A senior State Department official contacted for this story said the ambassador was “not reckless” with his own security or that of his staff. But this official also acknowledged that the ambassador was “an old-school diplomat” and strongly desired to have as few barriers between himself and the Libyan people.

Issa must know this is the answer to some of his questions. Couple that with Issa’s letter’s focus on Stevens’ choice to keep running even after someone threatened him on Facebook, and some of this amounts to a political attack on a dead man.

Ambassador Stevens was in the habit of taking early morning runs around Tripoli along with members of his security detail. According to sources, sometime in June 2012, a posting on a pro-Gaddafi Facebook page trumpeted these runs and directed a threat against Ambassador Stevens along with a stock photo of him. It is reported that, after stopping these morning runs for about a week, the Ambassador resumed them.

I wonder if Darrell Issa is also going to beat up David Petraeus for insisting on taking morning runs each day?

None of this is to say that State made the right decisions on security–though Ishmael Jones probably offers a better solution than the militarized consulates Issa’s anonymous sources seem to back. He suggests that the amount of CIA activity at the Consulate is one thing that made it a target.

A hostile intelligence service can shut down an embassy just by keeping track of who walks in and out. A hostile enemy can obliterate an embassy using obsolete military weapons. Once an embassy is neutralized, it can no longer gather information to protect itself, much less serve the needs of Americans and our allies.

The solution is to have people operating outside of those embassies. I did this continuously in foreign countries – including Libya – for more than 15 of my 18 years in the CIA. I had no security, no Marine guards, not even an alarm system in my house.
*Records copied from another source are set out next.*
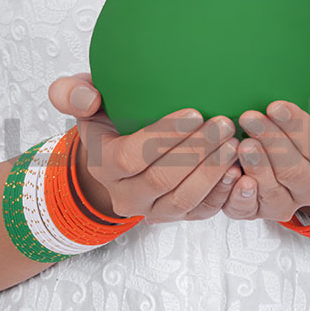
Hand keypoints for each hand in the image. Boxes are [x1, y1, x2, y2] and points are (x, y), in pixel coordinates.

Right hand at [47, 74, 242, 222]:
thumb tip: (86, 99)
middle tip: (223, 122)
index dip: (164, 136)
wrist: (120, 156)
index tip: (194, 111)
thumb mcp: (84, 101)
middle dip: (196, 152)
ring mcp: (153, 211)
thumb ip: (72, 93)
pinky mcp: (178, 217)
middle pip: (162, 180)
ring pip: (183, 201)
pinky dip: (222, 194)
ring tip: (233, 142)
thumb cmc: (108, 119)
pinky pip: (201, 213)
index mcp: (103, 165)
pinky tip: (238, 169)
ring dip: (212, 173)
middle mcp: (125, 196)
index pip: (132, 157)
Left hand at [221, 71, 309, 221]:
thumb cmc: (305, 110)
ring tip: (242, 144)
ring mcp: (284, 201)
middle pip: (295, 172)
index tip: (276, 105)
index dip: (298, 127)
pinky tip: (231, 175)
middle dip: (272, 143)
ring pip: (274, 195)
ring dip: (258, 170)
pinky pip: (247, 211)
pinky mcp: (255, 210)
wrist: (275, 132)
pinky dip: (238, 197)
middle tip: (250, 117)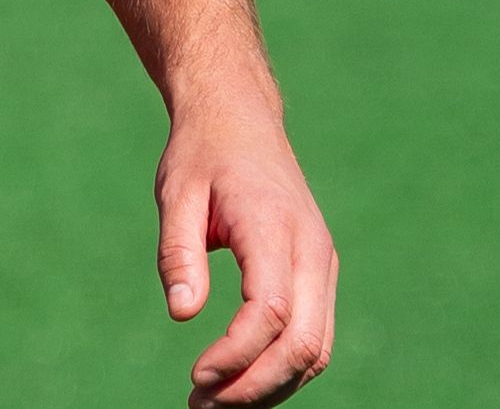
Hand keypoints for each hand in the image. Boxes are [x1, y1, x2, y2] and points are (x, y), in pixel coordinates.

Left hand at [161, 93, 337, 404]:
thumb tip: (182, 314)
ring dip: (272, 384)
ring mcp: (322, 266)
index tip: (197, 378)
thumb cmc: (203, 155)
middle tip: (201, 406)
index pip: (271, 310)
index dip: (238, 354)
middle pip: (305, 343)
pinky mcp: (318, 275)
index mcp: (274, 227)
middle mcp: (312, 252)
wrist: (241, 120)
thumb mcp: (176, 192)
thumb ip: (178, 252)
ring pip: (317, 348)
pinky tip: (241, 381)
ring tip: (216, 404)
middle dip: (257, 385)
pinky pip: (313, 335)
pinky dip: (283, 367)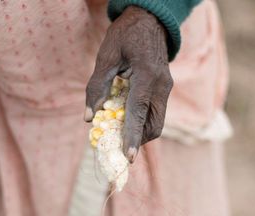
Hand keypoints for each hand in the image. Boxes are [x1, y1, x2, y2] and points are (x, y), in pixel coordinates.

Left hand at [84, 6, 173, 161]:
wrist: (149, 19)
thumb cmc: (124, 35)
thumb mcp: (105, 56)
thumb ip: (96, 87)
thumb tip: (88, 118)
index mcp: (147, 75)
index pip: (139, 112)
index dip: (132, 137)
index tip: (127, 157)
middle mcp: (162, 85)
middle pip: (154, 125)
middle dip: (136, 140)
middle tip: (115, 146)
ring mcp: (166, 87)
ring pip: (156, 122)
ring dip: (138, 132)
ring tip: (117, 133)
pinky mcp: (164, 89)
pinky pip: (155, 113)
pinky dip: (141, 121)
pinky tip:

Except for brief tours in war zones, I never carried a weapon. The enemy did not disrupt or attack me because they couldn’t identify and locate me. The enemy would never have been able to locate the safe houses I used because they were unconnected to any embassy. I never had diplomatic immunity, and it didn’t bother me a bit. Diplomatic immunity didn’t protect our ambassador in Libya.

The Israelis, facing acute threats, figured out the disadvantages of embassies and in the 1990’s moved their information and intelligence gathering outside of embassies.
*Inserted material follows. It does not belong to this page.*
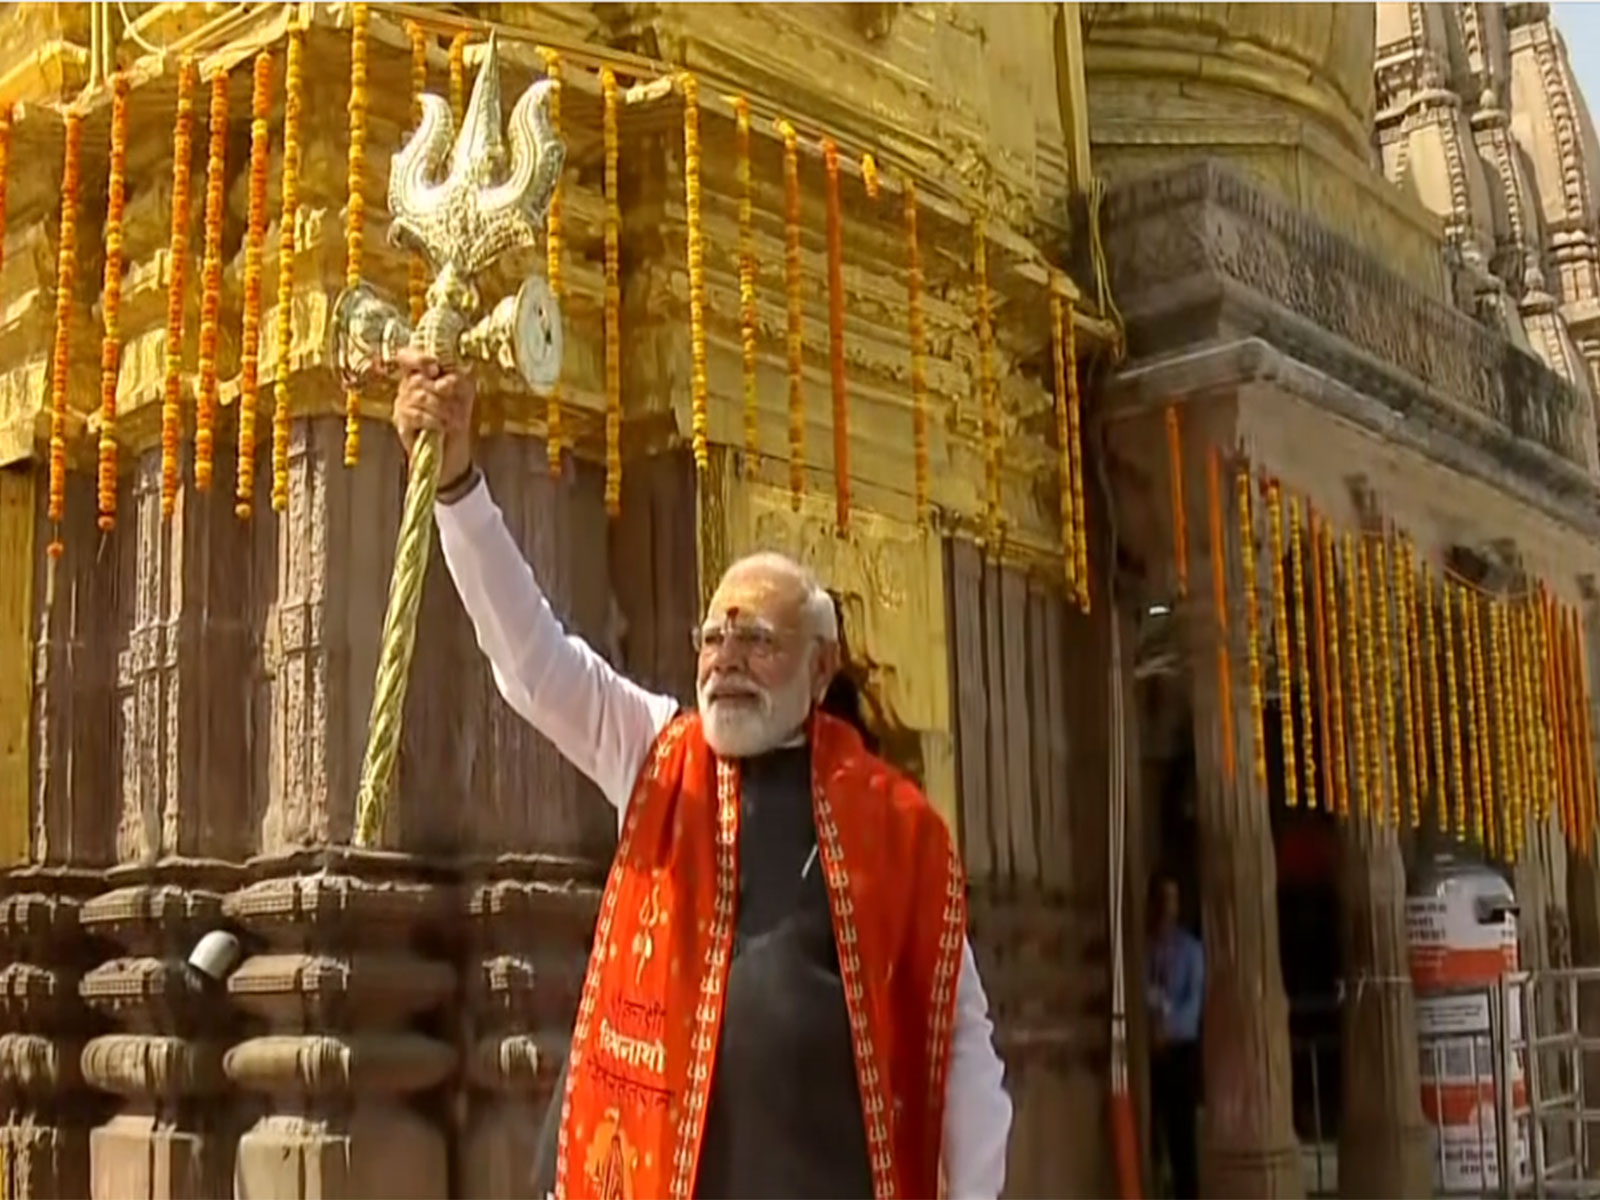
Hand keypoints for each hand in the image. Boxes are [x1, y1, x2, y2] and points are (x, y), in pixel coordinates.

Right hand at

But this earlier WSJ article shows that a week before Republican operatives met to plot out their Jimmy Carter strategy, and 10 days before Issa wrote his letter, some of the same issues were being reported in the press. (Note, too, that the WSJ story quotes Susan Collins responding to a Hillary Clinton briefing on this, suggesting that some of this reporting may come from a briefing State already did to the appropriate committees.)

Now, I’m sure Issa would like to force these anonymous State Department officials to go on the record–and frankly, State should explain these on the record.

But journalists have already done much of the work that Issa–and much of the press–is pretending is a legitimate attempt to answer questions.